— Fanciullaggini! — disse Carmine tra una boccata e l’altra di fumo.
— È vero sì, fanciullaggini, alle quali non penserà più ora che per aver vissuto fra tanta gente, in paesi ove si diviene più pratici della vita, avrà compreso che in certi casi è da folle financo l’alzar gli occhi al cielo; ma perchè non ci sorpresero allora? Tu avresti dovuto accorgerti che io, per non esserne stupita dovevo sapere qualche cosa.
— Sai che ti dico, Geltrude, sai che ti dico? — rispose Carmine scrollando il capo. — Che volgono tristi tempi per noi, e assai più pel duca.
— Come? come? Perchè?
— Perchè ho inteso dire che i Francesi... te li ricordi? quegli stessi che sebbene in pochi furono qui da noi sei anni or sono dopo aver scacciato dal trono, orribile a dirsi, il Re e la Regina e che furono poi alla loro volta scacciati dal Cardinale sotto i cui ordini il nostro Riccardo fece prodigi di valore tanto da esser nominato capitano.

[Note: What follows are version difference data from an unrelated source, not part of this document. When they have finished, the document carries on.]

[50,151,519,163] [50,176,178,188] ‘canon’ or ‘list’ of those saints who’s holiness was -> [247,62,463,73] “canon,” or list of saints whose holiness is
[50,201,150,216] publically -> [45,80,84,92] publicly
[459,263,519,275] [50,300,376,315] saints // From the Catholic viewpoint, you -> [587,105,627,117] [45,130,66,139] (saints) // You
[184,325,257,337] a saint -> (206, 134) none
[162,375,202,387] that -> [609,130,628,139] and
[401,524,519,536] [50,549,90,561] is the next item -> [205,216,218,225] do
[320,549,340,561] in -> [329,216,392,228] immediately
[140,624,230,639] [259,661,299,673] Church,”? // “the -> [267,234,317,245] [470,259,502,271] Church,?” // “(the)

Ora invece son molti, molti; si dice che la Corte sia di nuovo fuggita in Sicilia, e che si preparino brutti tempi perchè coloro che nell’ultimo anno dello scorso secolo presero le armi per riconquistare il trono, hanno avuto molti danari per assoldar gente a far la guerra ai Francesi e a tutti coloro che prenderan le loro parti.

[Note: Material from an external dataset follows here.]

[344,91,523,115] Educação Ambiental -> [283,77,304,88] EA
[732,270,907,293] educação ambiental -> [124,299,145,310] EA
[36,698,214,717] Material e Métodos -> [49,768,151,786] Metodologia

— Gesù, Gesù, che mi conti! E Riccardo per questo è partito col Ghiro, col Magaro e con quel vecchiaccio impenitente di Pietro il Toro?

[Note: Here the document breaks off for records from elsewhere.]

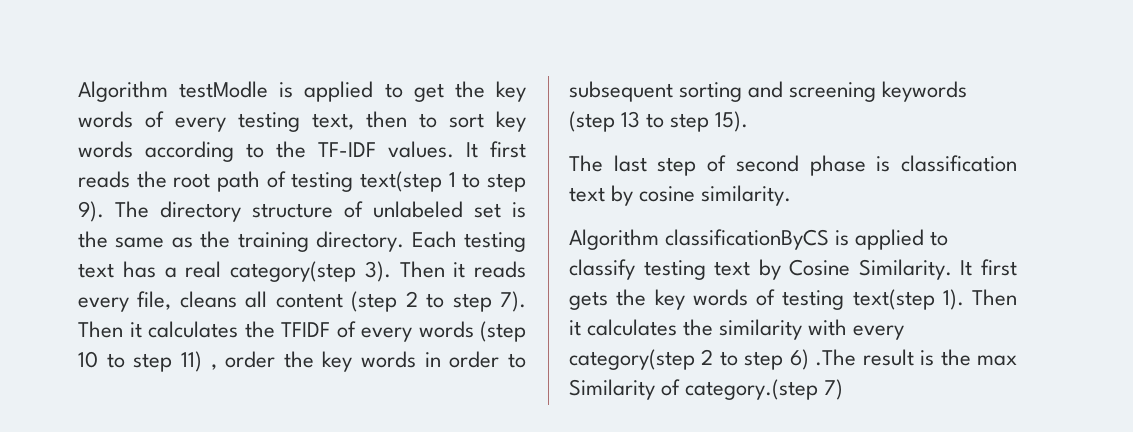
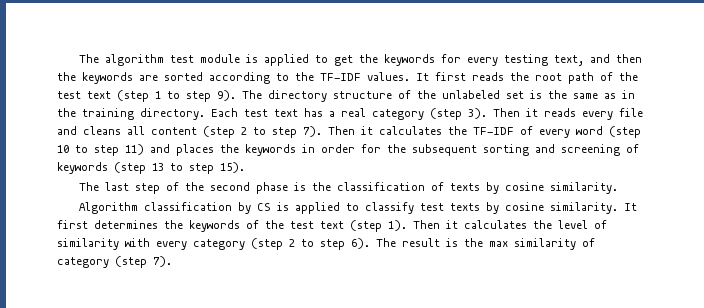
[78,81,269,102] Algorithm testModle -> [79,54,241,66] The algorithm test module
[495,81,526,102] [78,111,526,132] [78,141,133,158] key words of every testing text, then to sort key words -> [384,54,643,66] [57,72,203,84] keywords for every testing text, and then the keywords are sorted
[291,171,442,192] testing text(step -> [619,72,638,81] [57,90,149,102] the test text (step
(363, 209) none -> [417,90,436,99] the
(193, 242) none -> [622,90,635,99] in
[464,232,526,252] testing -> [244,109,268,117] test
[230,261,356,282] category(step -> [372,108,462,120] category (step
[137,291,172,310] file, -> [619,108,643,117] [57,126,77,135] file and
[281,321,474,342] TFIDF of every words -> [473,126,603,138] TF-IDF of every word
[210,351,526,372] , order the key words in order to -> [150,144,406,156] and places the keywords in order for the
(877, 92) none -> [626,144,639,153] of
(727, 163) none -> [185,182,205,191] the
[901,155,1017,172] [569,187,605,202] classification text -> [312,182,481,191] the classification of texts
[665,229,830,250] classificationByCS -> [144,202,272,214] classification by CS
[643,259,1017,280] [569,289,935,310] testing text by Cosine Similarity. It first gets the key words of testing text(step -> [420,202,638,214] [57,220,382,232] test texts by cosine similarity. It first determines the keywords of the test text (step
(714, 327) none -> [558,220,607,229] level of
[569,349,857,370] category(step 2 to step 6) .The -> [193,238,396,250] category (step 2 to step 6). The
[569,379,844,400] Similarity of category.(step 7) -> [514,238,595,250] [57,256,172,268] similarity of category (step 7).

— Lo temo pur troppo, anzi ne son quasi sicuro. E vedremo ancora questi nostri monti disseminati di morti e bagnati di sangue, anche di sangue innocente!
— Sì, ma come c’entra il duca di Fagnano che, beato lui, ha tanti danari e già si è posto al sicuro con la figliuola?
— Ci entra perchè i Francesi l’hanno a morte con lui, e al certo ne sequestreranno i beni, ne saccheggeranno il castello, e forse chi sa, verranno a chiaro certe cose... Il duca ha nemici assai fra i suoi stessi parenti che l’odiano perchè essi son tutti frammassoni e quindi amici dei Francesi, mentre lui è, come dicono, borbonico e sanfedista.
— Frammassone! — disse la vecchia Geltrude in aria pensosa. — Intesi dire questa parola quando il fratello del duca fu messo in carcere più di venticinque anni or sono, donde pare che fosse fatto fuggire. E allora si disse che era stato il duca attuale a denunciarlo come eretico, come, che so io, repubblicano... Ci credi tu a queste voci? E credi tu che il vero duca, il primogenito, colui al quale spettava il maggiorasco con tutti gli immensi beni ereditati dallo zio, il marchese di Cerzeto, sia veramente morto?